JurnalPatroliNews – Jakarta – Sebagai akademisi di bidang kriminologi yang berfokus pada perlindungan anak serta kelompok rentan, saya menyampaikan keprihatinan mendalam atas insiden di SMAN 72 Jakarta yang diduga dipicu oleh pengalaman korban menghadapi praktik perundungan.

Situasi ini menuntut penanganan cepat, namun tetap berlandaskan pada prinsip perlindungan terbaik bagi anak serta langkah guna mencegah dampak lanjutan.

Perundungan atau bullying merupakan tindak kekerasan yang dapat diwujudkan dalam bentuk fisik, verbal, seksual, hingga ekonomi, dan seringkali terjadi dalam kombinasi. Perilaku ini bukan kejadian tunggal, melainkan berulang dengan pola yang konsisten.

Umumnya, bullying timbul di lingkungan peserta didik ketika terdapat ketimpangan kekuatan, baik yang tampak jelas maupun hanya dirasakan oleh pihak yang terlibat. Pelaku merasa lebih berkuasa, sementara korban berada pada posisi tidak berdaya.

Fenomena ini tidak dapat dipandang sebagai konflik pribadi antarindividu. Banyak kasus menunjukkan bahwa aksi tersebut dilakukan secara kolektif, termasuk karena faktor kondisi fisik korban yang dijadikan sasaran.

Korban kerap mengalami perundungan berulang, baik oleh pelaku yang sama maupun berbeda. Ketika tekanan tersebut telah melewati batas toleransi, tidak jarang muncul aksi balasan. Dalam kondisi tertentu, korban dapat berubah menjadi pelaku (victim-offender overlap).
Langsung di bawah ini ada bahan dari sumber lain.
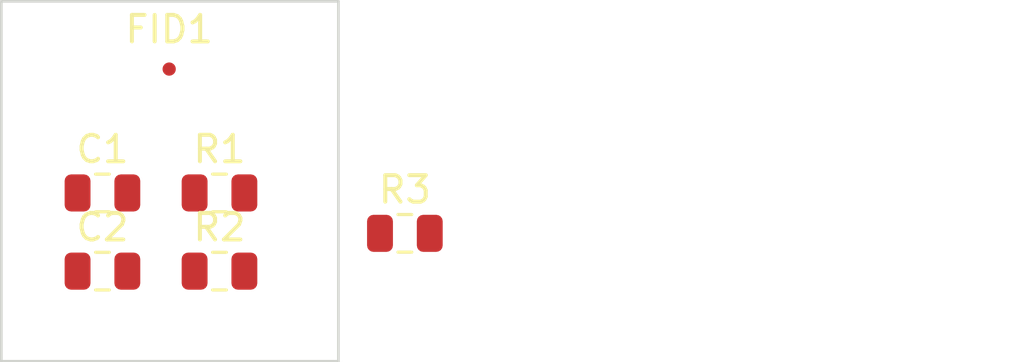
<source format=kicad_pcb>
(kicad_pcb
	(version 20240108)
	(generator "pcbnew")
	(generator_version "8.99")
	(general
		(thickness 1.6)
		(legacy_teardrops no)
	)
	(paper "A4")
	(layers
		(0 "F.Cu" signal)
		(31 "B.Cu" signal)
		(32 "B.Adhes" user "B.Adhesive")
		(33 "F.Adhes" user "F.Adhesive")
		(34 "B.Paste" user)
		(35 "F.Paste" user)
		(36 "B.SilkS" user "B.Silkscreen")
		(37 "F.SilkS" user "F.Silkscreen")
		(38 "B.Mask" user)
		(39 "F.Mask" user)
		(40 "Dwgs.User" user "User.Drawings")
		(41 "Cmts.User" user "User.Comments")
		(42 "Eco1.User" user "User.Eco1")
		(43 "Eco2.User" user "User.Eco2")
		(44 "Edge.Cuts" user)
		(45 "Margin" user)
		(46 "B.CrtYd" user "B.Courtyard")
		(47 "F.CrtYd" user "F.Courtyard")
		(48 "B.Fab" user)
		(49 "F.Fab" user)
	)
	(setup
		(pad_to_mask_clearance 0)
		(allow_soldermask_bridges_in_footprints no)
		(aux_axis_origin 139.89 89.63)
		(pcbplotparams
			(layerselection 0x00010fc_ffffffff)
			(plot_on_all_layers_selection 0x0000000_00000000)
			(disableapertmacros no)
			(usegerberextensions no)
			(usegerberattributes yes)
			(usegerberadvancedattributes yes)
			(creategerberjobfile yes)
			(dashed_line_dash_ratio 12.000000)
			(dashed_line_gap_ratio 3.000000)
			(svgprecision 6)
			(plotframeref no)
			(viasonmask no)
			(mode 1)
			(useauxorigin no)
			(hpglpennumber 1)
			(hpglpenspeed 20)
			(hpglpendiameter 15.000000)
			(pdf_front_fp_property_popups yes)
			(pdf_back_fp_property_popups yes)
			(dxfpolygonmode yes)
			(dxfimperialunits yes)
			(dxfusepcbnewfont yes)
			(psnegative no)
			(psa4output no)
			(plotreference yes)
			(plotvalue yes)
			(plotfptext yes)
			(plotinvisibletext no)
			(sketchpadsonfab no)
			(subtractmaskfromsilk no)
			(outputformat 1)
			(mirror no)
			(drillshape 1)
			(scaleselection 1)
			(outputdirectory "")
		)
	)
	(net 0 "")
	(net 1 "Net-(C1-Pad2)")
	(net 2 "Net-(C1-Pad1)")
	(net 3 "Net-(C2-Pad2)")
	(net 4 "Net-(C2-Pad1)")
	(net 5 "Net-(R1-Pad2)")
	(net 6 "Net-(R1-Pad1)")
	(net 7 "Net-(R2-Pad2)")
	(net 8 "Net-(R2-Pad1)")
	(footprint "Capacitor_SMD:C_0805_2012Metric" (layer "F.Cu") (at 137.16 87.63))
	(footprint "Capacitor_SMD:C_0805_2012Metric" (layer "F.Cu") (at 137.16 90.58))
	(footprint "Resistor_SMD:R_0805_2012Metric" (layer "F.Cu") (at 141.57 90.58))
	(footprint "Resistor_SMD:R_0805_2012Metric" (layer "F.Cu") (at 141.57 87.63))
	(footprint "Resistor_SMD:R_0805_2012Metric" (layer "F.Cu") (at 148.555 89.154))
	(footprint "Fiducial:Fiducial_0.5mm_Mask1mm" (layer "F.Cu") (at 139.6746 82.9564))
	(gr_line
		(start 133.35 80.4)
		(end 133.35 93.98)
		(stroke
			(width 0.1)
			(type solid)
		)
		(layer "Edge.Cuts")
		(uuid "00000000-0000-0000-0000-00005f496acc")
	)
	(gr_line
		(start 146.05 80.4)
		(end 133.35 80.4)
		(stroke
			(width 0.1)
			(type solid)
		)
		(layer "Edge.Cuts")
		(uuid "00000000-0000-0000-0000-00005f57eeaf")
	)
	(gr_line
		(start 146.05 93.98)
		(end 146.05 80.4)
		(stroke
			(width 0.1)
			(type solid)
		)
		(layer "Edge.Cuts")
		(uuid "123e2e63-e5a2-438b-a092-e86abe433be1")
	)
	(gr_line
		(start 133.35 93.98)
		(end 146.05 93.98)
		(stroke
			(width 0.1)
			(type solid)
		)
		(layer "Edge.Cuts")
		(uuid "db70ada3-b7ba-4225-9c00-3f7474e61b64")
	)
	(gr_text "Bogus component.\nNot in schematic."
		(at 161.163 89.281 0)
		(layer "Cmts.User")
		(uuid "5f5ef4dd-f4ae-40a8-adf2-0ac2296d03fa")
		(effects
			(font
				(size 1.5 1.5)
				(thickness 0.3)
			)
		)
	)
)
</source>
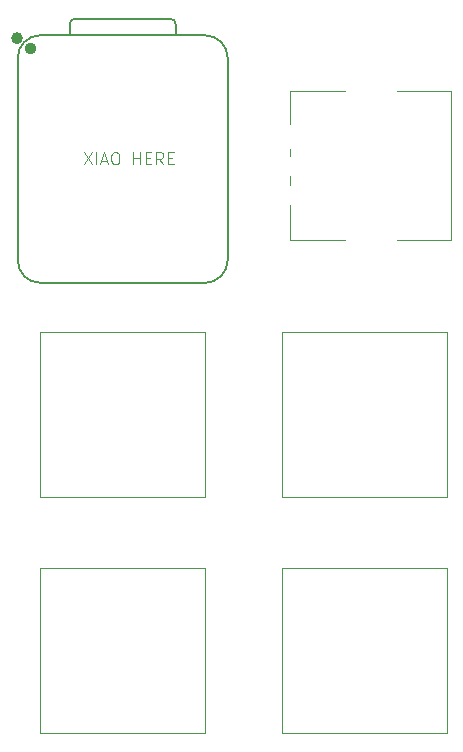
<source format=gbr>
%TF.GenerationSoftware,KiCad,Pcbnew,8.0.9*%
%TF.CreationDate,2025-02-20T23:26:22+01:00*%
%TF.ProjectId,untitled,756e7469-746c-4656-942e-6b696361645f,rev?*%
%TF.SameCoordinates,Original*%
%TF.FileFunction,Legend,Top*%
%TF.FilePolarity,Positive*%
%FSLAX46Y46*%
G04 Gerber Fmt 4.6, Leading zero omitted, Abs format (unit mm)*
G04 Created by KiCad (PCBNEW 8.0.9) date 2025-02-20 23:26:22*
%MOMM*%
%LPD*%
G01*
G04 APERTURE LIST*
%ADD10C,0.100000*%
%ADD11C,0.120000*%
%ADD12C,0.127000*%
%ADD13C,0.504000*%
G04 APERTURE END LIST*
D10*
X146708646Y-58872419D02*
X147375312Y-59872419D01*
X147375312Y-58872419D02*
X146708646Y-59872419D01*
X147756265Y-59872419D02*
X147756265Y-58872419D01*
X148184836Y-59586704D02*
X148661026Y-59586704D01*
X148089598Y-59872419D02*
X148422931Y-58872419D01*
X148422931Y-58872419D02*
X148756264Y-59872419D01*
X149280074Y-58872419D02*
X149470550Y-58872419D01*
X149470550Y-58872419D02*
X149565788Y-58920038D01*
X149565788Y-58920038D02*
X149661026Y-59015276D01*
X149661026Y-59015276D02*
X149708645Y-59205752D01*
X149708645Y-59205752D02*
X149708645Y-59539085D01*
X149708645Y-59539085D02*
X149661026Y-59729561D01*
X149661026Y-59729561D02*
X149565788Y-59824800D01*
X149565788Y-59824800D02*
X149470550Y-59872419D01*
X149470550Y-59872419D02*
X149280074Y-59872419D01*
X149280074Y-59872419D02*
X149184836Y-59824800D01*
X149184836Y-59824800D02*
X149089598Y-59729561D01*
X149089598Y-59729561D02*
X149041979Y-59539085D01*
X149041979Y-59539085D02*
X149041979Y-59205752D01*
X149041979Y-59205752D02*
X149089598Y-59015276D01*
X149089598Y-59015276D02*
X149184836Y-58920038D01*
X149184836Y-58920038D02*
X149280074Y-58872419D01*
X150899122Y-59872419D02*
X150899122Y-58872419D01*
X150899122Y-59348609D02*
X151470550Y-59348609D01*
X151470550Y-59872419D02*
X151470550Y-58872419D01*
X151946741Y-59348609D02*
X152280074Y-59348609D01*
X152422931Y-59872419D02*
X151946741Y-59872419D01*
X151946741Y-59872419D02*
X151946741Y-58872419D01*
X151946741Y-58872419D02*
X152422931Y-58872419D01*
X153422931Y-59872419D02*
X153089598Y-59396228D01*
X152851503Y-59872419D02*
X152851503Y-58872419D01*
X152851503Y-58872419D02*
X153232455Y-58872419D01*
X153232455Y-58872419D02*
X153327693Y-58920038D01*
X153327693Y-58920038D02*
X153375312Y-58967657D01*
X153375312Y-58967657D02*
X153422931Y-59062895D01*
X153422931Y-59062895D02*
X153422931Y-59205752D01*
X153422931Y-59205752D02*
X153375312Y-59300990D01*
X153375312Y-59300990D02*
X153327693Y-59348609D01*
X153327693Y-59348609D02*
X153232455Y-59396228D01*
X153232455Y-59396228D02*
X152851503Y-59396228D01*
X153851503Y-59348609D02*
X154184836Y-59348609D01*
X154327693Y-59872419D02*
X153851503Y-59872419D01*
X153851503Y-59872419D02*
X153851503Y-58872419D01*
X153851503Y-58872419D02*
X154327693Y-58872419D01*
D11*
%TO.C,REF\u002A\u002A*%
X163475000Y-94095000D02*
X177445000Y-94095000D01*
X163475000Y-108065000D02*
X163475000Y-94095000D01*
X177445000Y-94095000D02*
X177445000Y-108065000D01*
X177445000Y-108065000D02*
X163475000Y-108065000D01*
X142975000Y-94095000D02*
X156945000Y-94095000D01*
X142975000Y-108065000D02*
X142975000Y-94095000D01*
X156945000Y-94095000D02*
X156945000Y-108065000D01*
X156945000Y-108065000D02*
X142975000Y-108065000D01*
X163475000Y-74095000D02*
X177445000Y-74095000D01*
X163475000Y-88065000D02*
X163475000Y-74095000D01*
X177445000Y-74095000D02*
X177445000Y-88065000D01*
X177445000Y-88065000D02*
X163475000Y-88065000D01*
X164190000Y-53690000D02*
X168800000Y-53690000D01*
X164190000Y-56450000D02*
X164190000Y-53690000D01*
X164190000Y-58550000D02*
X164190000Y-59150000D01*
X164190000Y-60850000D02*
X164190000Y-61650000D01*
X164190000Y-63350000D02*
X164190000Y-66310000D01*
X168800000Y-66310000D02*
X164190000Y-66310000D01*
X173200000Y-53700000D02*
X177810000Y-53700000D01*
X177810000Y-53700000D02*
X177810000Y-66310000D01*
X177810000Y-66310000D02*
X173200000Y-66310000D01*
D12*
X141110000Y-68009000D02*
X141110000Y-50864000D01*
X143015000Y-69914000D02*
X156985000Y-69914000D01*
X145505000Y-48959000D02*
X145508728Y-48048728D01*
X146008728Y-47549000D02*
X154004000Y-47549000D01*
X154504000Y-48049000D02*
X154504000Y-48959000D01*
D10*
X156985000Y-48959000D02*
X143015000Y-48959000D01*
D12*
X156985000Y-48959000D02*
X143015000Y-48959000D01*
X158890000Y-68009000D02*
X158890000Y-50864000D01*
X141110000Y-50864000D02*
G75*
G02*
X143015000Y-48959000I1905001J-1D01*
G01*
X143015000Y-69914000D02*
G75*
G02*
X141110000Y-68009000I1J1905001D01*
G01*
X145508728Y-48048728D02*
G75*
G02*
X146008728Y-47549001I500018J-291D01*
G01*
X154004000Y-47549000D02*
G75*
G02*
X154504000Y-48049000I0J-500000D01*
G01*
X156985000Y-48959000D02*
G75*
G02*
X158890000Y-50864000I0J-1905000D01*
G01*
X158890000Y-68009000D02*
G75*
G02*
X156985000Y-69914000I-1905000J0D01*
G01*
D13*
X141302000Y-49200000D02*
G75*
G02*
X140798000Y-49200000I-252000J0D01*
G01*
X140798000Y-49200000D02*
G75*
G02*
X141302000Y-49200000I252000J0D01*
G01*
X142445000Y-50080000D02*
G75*
G02*
X141941000Y-50080000I-252000J0D01*
G01*
X141941000Y-50080000D02*
G75*
G02*
X142445000Y-50080000I252000J0D01*
G01*
D11*
X142975000Y-74095000D02*
X156945000Y-74095000D01*
X142975000Y-88065000D02*
X142975000Y-74095000D01*
X156945000Y-74095000D02*
X156945000Y-88065000D01*
X156945000Y-88065000D02*
X142975000Y-88065000D01*
%TD*%
M02*

</source>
Tindakan balasan ini bisa menyasar bukan hanya pelaku perundungan, tetapi juga pihak lain yang dianggap membiarkan kejadian tersebut, termasuk fasilitas sekolah. Dalam sudut pandang korban yang kemudian berbalik melakukan kekerasan, keberadaan pihak yang hanya menyaksikan namun tidak berupaya mencegah bullying dapat dipersepsikan sebagai bagian dari tindakan perundungan itu sendiri.

Oleh sebab itu, perundungan di lingkungan pendidikan bukanlah persoalan yang bisa diselesaikan hanya dengan membiarkannya berlalu. Siklus korban menjadi pelaku menggambarkan betapa kompleksnya isu ini sehingga dibutuhkan penanganan multidisipliner bagi kedua pihak.

Anak yang terlibat sebagai pelaku juga perlu dipandang sebagai pihak yang turut terdampak oleh lingkungan yang gagal memberikan perlindungan memadai. Maka, asas proporsionalitas harus diperhitungkan dengan menilai tingkat pelanggaran, kemampuan bertanggung jawab, serta pemahaman atas tindakannya.